> _What to work on_
Using the data below, gather each line that includes the word "used".

> _Given data_

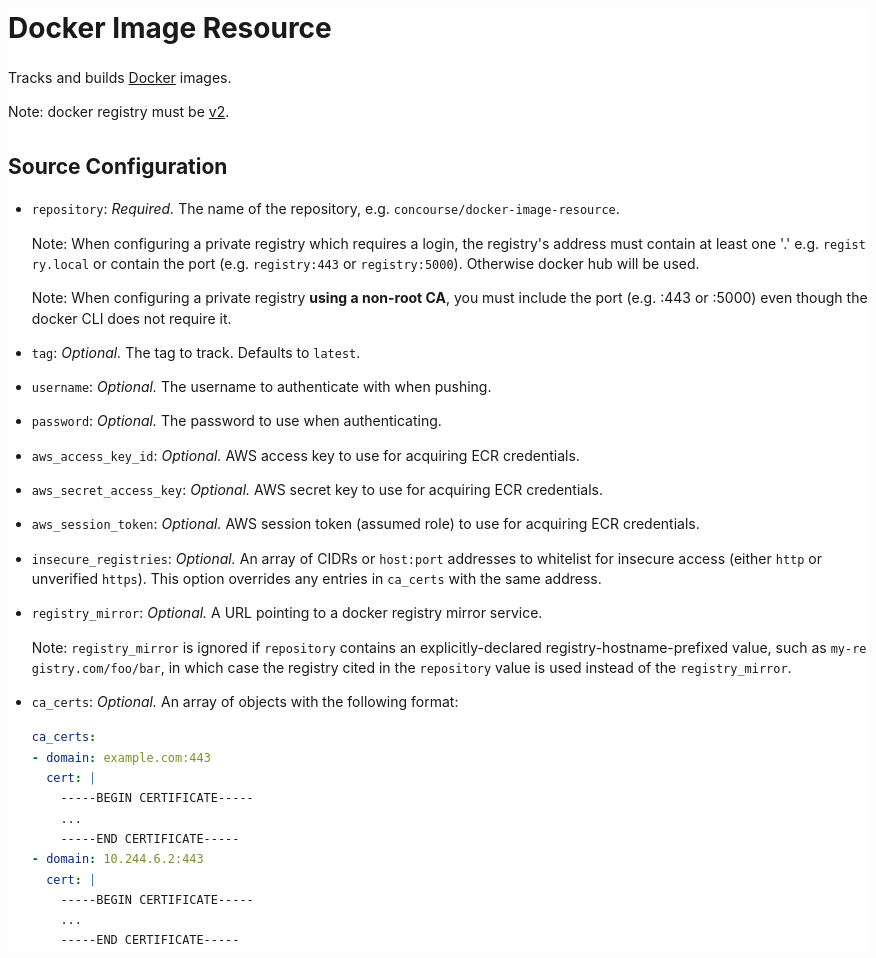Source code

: # Docker Image Resource

Tracks and builds [Docker](https://docker.io) images.

Note: docker registry must be [v2](https://docs.docker.com/registry/spec/api/).

## Source Configuration

* `repository`: *Required.* The name of the repository, e.g.
`concourse/docker-image-resource`.

  Note: When configuring a private registry which requires a login, the 
  registry's address must contain at least one '.' e.g. `registry.local` 
  or contain the port (e.g. `registry:443` or `registry:5000`).
  Otherwise docker hub will be used.
  
  Note: When configuring a private registry **using a non-root CA**,
  you must include the port (e.g. :443 or :5000) even though the docker CLI
  does not require it.

* `tag`: *Optional.* The tag to track. Defaults to `latest`.

* `username`: *Optional.* The username to authenticate with when pushing.

* `password`: *Optional.* The password to use when authenticating.

* `aws_access_key_id`: *Optional.* AWS access key to use for acquiring ECR
  credentials.

* `aws_secret_access_key`: *Optional.* AWS secret key to use for acquiring ECR
  credentials.

* `aws_session_token`: *Optional.* AWS session token (assumed role) to use for acquiring ECR
  credentials.

* `insecure_registries`: *Optional.* An array of CIDRs or `host:port` addresses
  to whitelist for insecure access (either `http` or unverified `https`).
  This option overrides any entries in `ca_certs` with the same address.

* `registry_mirror`: *Optional.* A URL pointing to a docker registry mirror service.

  Note: `registry_mirror` is ignored if `repository` contains an explicitly-declared
  registry-hostname-prefixed value, such as `my-registry.com/foo/bar`, in which case
  the registry cited in the `repository` value is used instead of the `registry_mirror`.

* `ca_certs`: *Optional.* An array of objects with the following format:

  ```yaml
  ca_certs:
  - domain: example.com:443
    cert: |
      -----BEGIN CERTIFICATE-----
      ...
      -----END CERTIFICATE-----
  - domain: 10.244.6.2:443
    cert: |
      -----BEGIN CERTIFICATE-----
      ...
      -----END CERTIFICATE-----
  ```
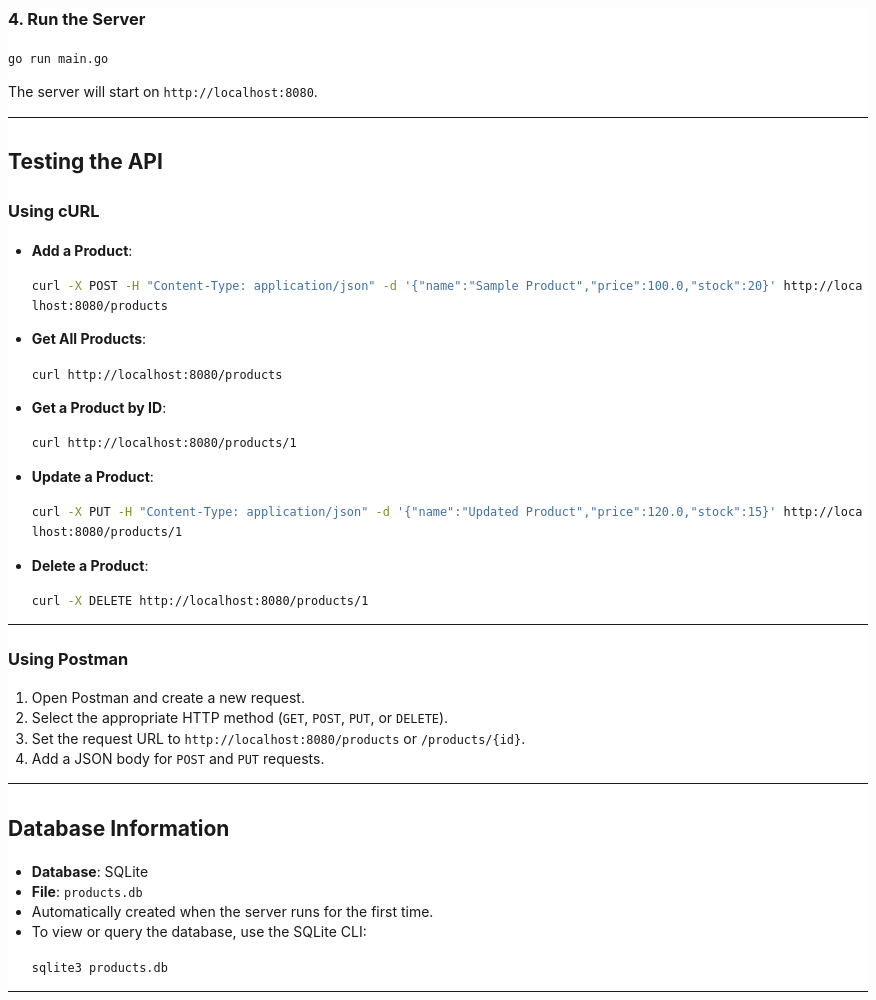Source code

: ### **4. Run the Server**
```bash
go run main.go
```

The server will start on `http://localhost:8080`.

---

## **Testing the API**

### **Using cURL**
- **Add a Product**:
  ```bash
  curl -X POST -H "Content-Type: application/json" -d '{"name":"Sample Product","price":100.0,"stock":20}' http://localhost:8080/products
  ```

- **Get All Products**:
  ```bash
  curl http://localhost:8080/products
  ```

- **Get a Product by ID**:
  ```bash
  curl http://localhost:8080/products/1
  ```

- **Update a Product**:
  ```bash
  curl -X PUT -H "Content-Type: application/json" -d '{"name":"Updated Product","price":120.0,"stock":15}' http://localhost:8080/products/1
  ```

- **Delete a Product**:
  ```bash
  curl -X DELETE http://localhost:8080/products/1
  ```

---

### **Using Postman**
1. Open Postman and create a new request.
2. Select the appropriate HTTP method (`GET`, `POST`, `PUT`, or `DELETE`).
3. Set the request URL to `http://localhost:8080/products` or `/products/{id}`.
4. Add a JSON body for `POST` and `PUT` requests.

---

## **Database Information**
- **Database**: SQLite
- **File**: `products.db`
- Automatically created when the server runs for the first time.
- To view or query the database, use the SQLite CLI:
  ```bash
  sqlite3 products.db
  ```

---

> _Written answer_
  Otherwise docker hub will be used.
  the registry cited in the `repository` value is used instead of the `registry_mirror`.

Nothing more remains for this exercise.